Summertime 

I recently read an article about how the assholes are right. You know those older women at the park that look wistfully at you with your young children and tell you to soak it all in. Because you’ll blink and they’ll be older. 

And you chuckle because it’s crazy hard and your kid is smearing mud on your cheek. 

But it’s true. You blink and they grow. The assholes just might be right. 

Liam just graduated from the second grade. 

And it breaks my heart. Every start of the year and every ending. My boy is growing. He’s getting so big. We have more adult-like conversations everyday, and while his fascination with imaginary play (particularly Indiana Jones right now) goes on, I know that these moments where he is a child and more like a person are growing fewer and far between. 

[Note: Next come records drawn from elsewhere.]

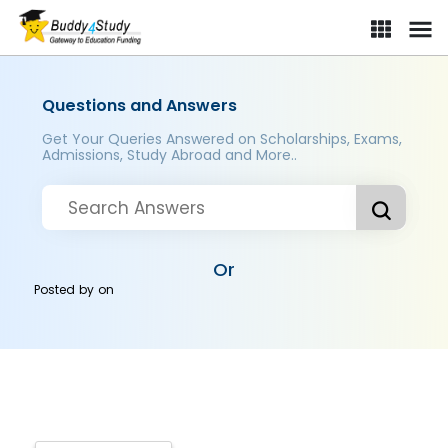
Questions and Answers
Get Your Queries Answered on Scholarships, Exams,
Admissions, Study Abroad and More..
Or
Posted by
on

I love that he still wants me to lay with him at night. We cuddle in and watch movies. We have deep talks and he has the most amazing insight to this world. 

But I wonder, maybe the older women at the park are missing something. 

I wonder if, in this life of grand and small moments, if we can only take in so much. We’re only human. We aren’t capable of soaking it all in (and quite frankly, that’s a lot of pressure). 

Memories are like the dozens of construction paper drawings done during the day. Some thin lines and some elaborate works of art. But we don’t, we can’t, keep all of these. We pick and choose. We keep what we can. 

(Don’t get me wrong. I try. I try so hard to live every moment. Take advantage of life. Make every day great. But it slips from our hands like sand.)

If we always set down our books, our phones, our lives for our children, they never see us as the humans that we also are. They learn to depend on that constant attention, that constant adoring eye. I don’t think that can be good for independent play, imagination, developing that confidence and trust in themselves and actions. As they grow older, perhaps they need not just a parent, but also a guide. Like a spotter on a gymnastics bar, saying I’m here for you, go on and try it, and if you need me, I’m right here. Always. 

As much as it breaks my heart, and I take in these big and small moments of how he still holds my thumb at bedtime, like he did when he was a baby, I know that I am here to love (love love love love love), do my very best by him, and help him be the person that he should be in this world. Who he already is – strong, resilient, determined as all hell, loyal, kind… I know that as it breaks my heart to let him be sometimes, to watch that space that he needs grow bigger and bigger, and away from me, it’s good for him. 

And he’ll know that I’m always here, always loving, arms extended in case he needs it.